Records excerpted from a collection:
--- --- ---

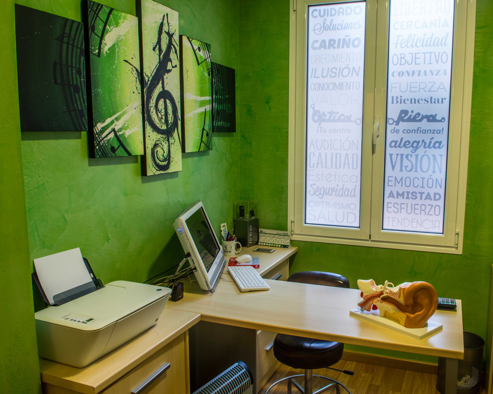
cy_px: 202
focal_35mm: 30
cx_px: 292
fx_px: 432
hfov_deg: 59.0
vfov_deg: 49.1
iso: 100
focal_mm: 17
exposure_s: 1
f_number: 10
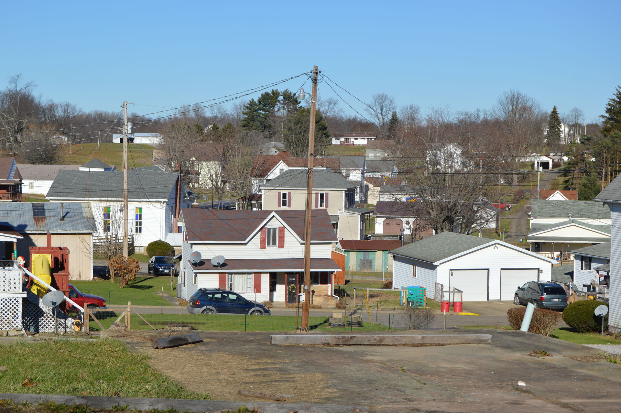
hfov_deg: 24.6
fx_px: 1422
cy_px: 206
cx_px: 310
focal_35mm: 82
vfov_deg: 16.5
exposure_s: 1/400
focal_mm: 55
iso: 100
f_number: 10
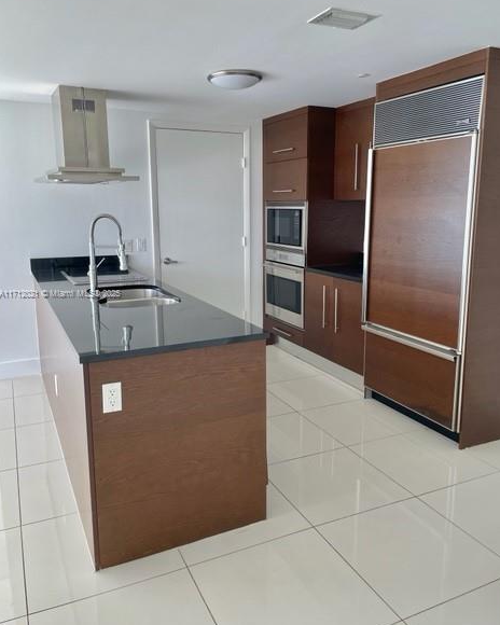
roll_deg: -0.5
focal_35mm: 28
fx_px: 518
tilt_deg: -12.2
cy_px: 294
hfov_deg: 51.5
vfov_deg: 62.2
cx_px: 255
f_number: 1.6
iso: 50
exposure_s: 1/121
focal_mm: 4.2
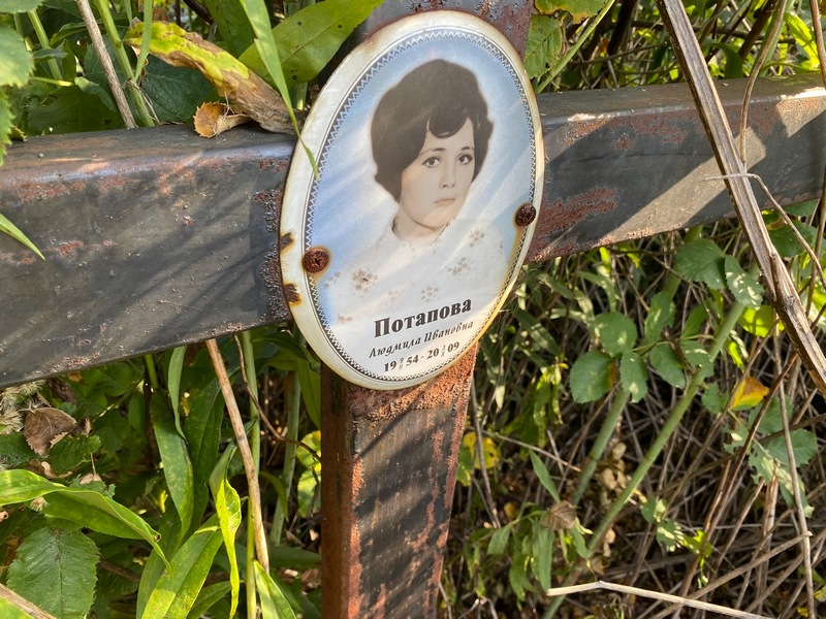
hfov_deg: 67.3
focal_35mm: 26
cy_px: 310
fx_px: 620
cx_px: 413
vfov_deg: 53.1
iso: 50
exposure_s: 1/122
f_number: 1.8
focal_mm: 4.25
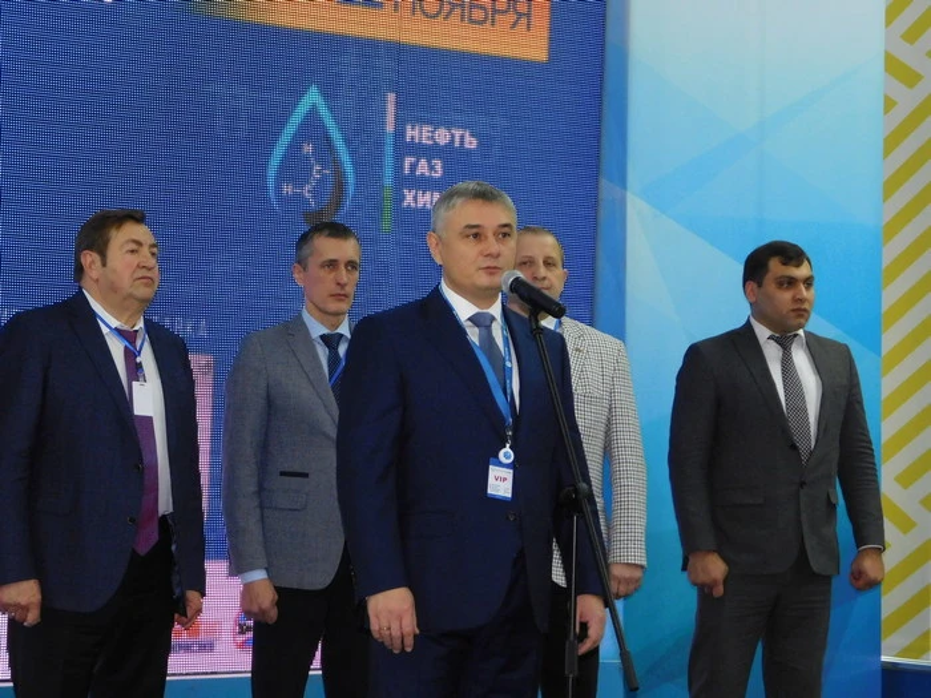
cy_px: 349
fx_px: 2447
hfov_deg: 21.5
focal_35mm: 91
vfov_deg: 16.2
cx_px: 466
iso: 640
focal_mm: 16.1
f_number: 4.5
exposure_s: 1/60
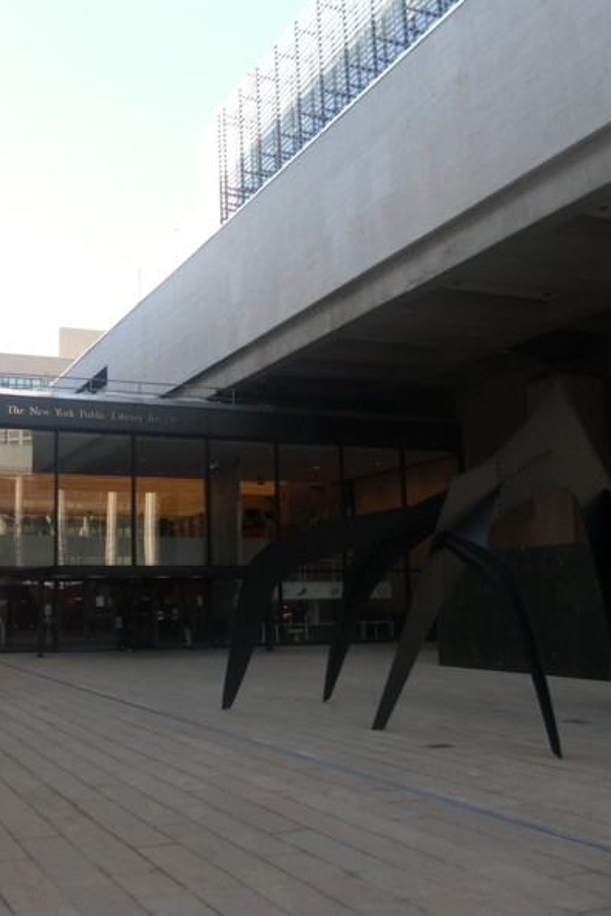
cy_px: 460
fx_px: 967
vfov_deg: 50.7
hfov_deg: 34.4
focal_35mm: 38
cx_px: 158
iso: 100
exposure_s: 1/200
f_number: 3.2
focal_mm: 4.9
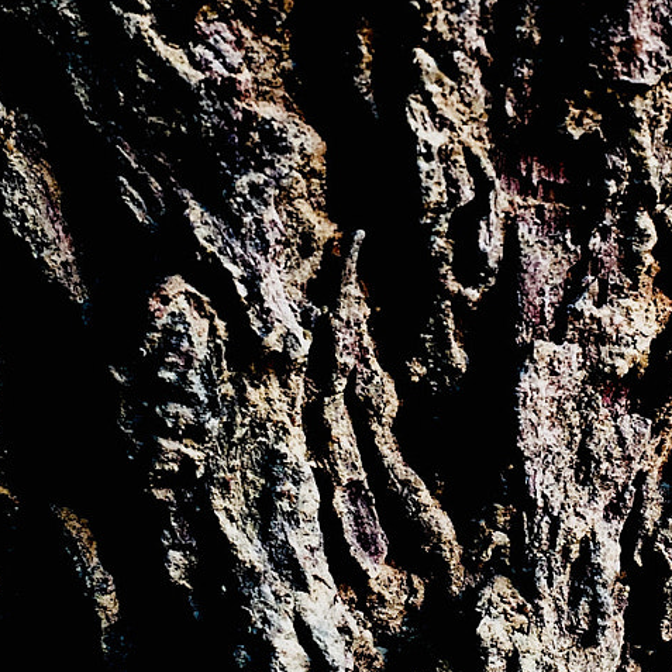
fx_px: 1889
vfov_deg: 20.1
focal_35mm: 86
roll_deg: +0.5
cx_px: 375
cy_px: 204
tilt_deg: +4.3
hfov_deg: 20.2
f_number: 2.2
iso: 50
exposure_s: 1/100
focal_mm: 4.15
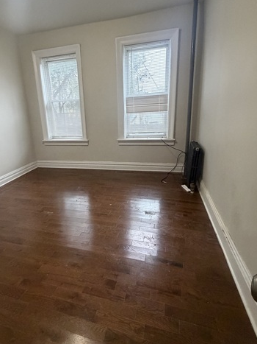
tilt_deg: -16.6
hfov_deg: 65.5
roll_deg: +2.4
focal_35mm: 20
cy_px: 166
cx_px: 107
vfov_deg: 81.7
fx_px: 198
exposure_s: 1/60
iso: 500
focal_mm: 2.22
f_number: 2.2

--- --- ---

Exercise directions
From the first line through the line with "vfov_deg: 62.2", output those lines of the entries above exactly, and nothing else, with the pictures left out.

Exercise result
cy_px: 202
focal_35mm: 30
cx_px: 292
fx_px: 432
hfov_deg: 59.0
vfov_deg: 49.1
iso: 100
focal_mm: 17
exposure_s: 1
f_number: 10
hfov_deg: 24.6
fx_px: 1422
cy_px: 206
cx_px: 310
focal_35mm: 82
vfov_deg: 16.5
exposure_s: 1/400
focal_mm: 55
iso: 100
f_number: 10
roll_deg: -0.5
focal_35mm: 28
fx_px: 518
tilt_deg: -12.2
cy_px: 294
hfov_deg: 51.5
vfov_deg: 62.2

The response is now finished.